BEGIN
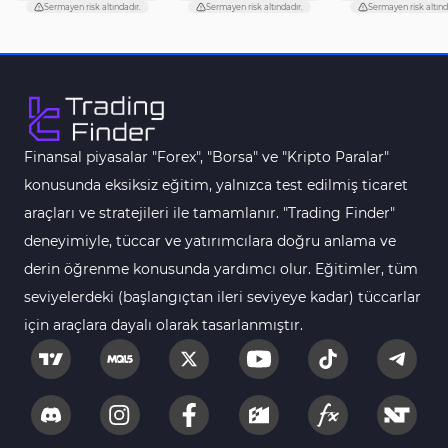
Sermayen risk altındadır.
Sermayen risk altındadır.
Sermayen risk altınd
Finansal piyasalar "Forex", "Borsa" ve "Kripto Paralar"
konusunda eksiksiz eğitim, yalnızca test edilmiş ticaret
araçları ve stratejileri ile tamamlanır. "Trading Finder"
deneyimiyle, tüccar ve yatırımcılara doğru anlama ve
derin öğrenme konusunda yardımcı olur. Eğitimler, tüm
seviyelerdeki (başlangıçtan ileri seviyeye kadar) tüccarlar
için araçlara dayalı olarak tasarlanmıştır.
END
BEGIN
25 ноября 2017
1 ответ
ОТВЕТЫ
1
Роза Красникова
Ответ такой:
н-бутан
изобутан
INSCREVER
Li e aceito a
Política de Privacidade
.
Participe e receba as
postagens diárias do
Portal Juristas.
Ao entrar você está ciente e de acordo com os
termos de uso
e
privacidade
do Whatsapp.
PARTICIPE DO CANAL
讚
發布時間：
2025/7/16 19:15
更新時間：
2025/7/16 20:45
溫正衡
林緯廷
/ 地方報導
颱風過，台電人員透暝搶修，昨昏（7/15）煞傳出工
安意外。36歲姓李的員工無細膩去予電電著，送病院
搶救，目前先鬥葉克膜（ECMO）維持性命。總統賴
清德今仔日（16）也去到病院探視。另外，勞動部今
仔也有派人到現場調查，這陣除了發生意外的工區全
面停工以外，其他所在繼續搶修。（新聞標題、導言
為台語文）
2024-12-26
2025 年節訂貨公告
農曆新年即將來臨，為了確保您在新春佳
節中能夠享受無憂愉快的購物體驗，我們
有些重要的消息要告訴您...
END
Exercise directions -
All lines above that contain the word "konusunda" are to be copied.

Task output -
konusunda eksiksiz eğitim, yalnızca test edilmiş ticaret
derin öğrenme konusunda yardımcı olur. Eğitimler, tüm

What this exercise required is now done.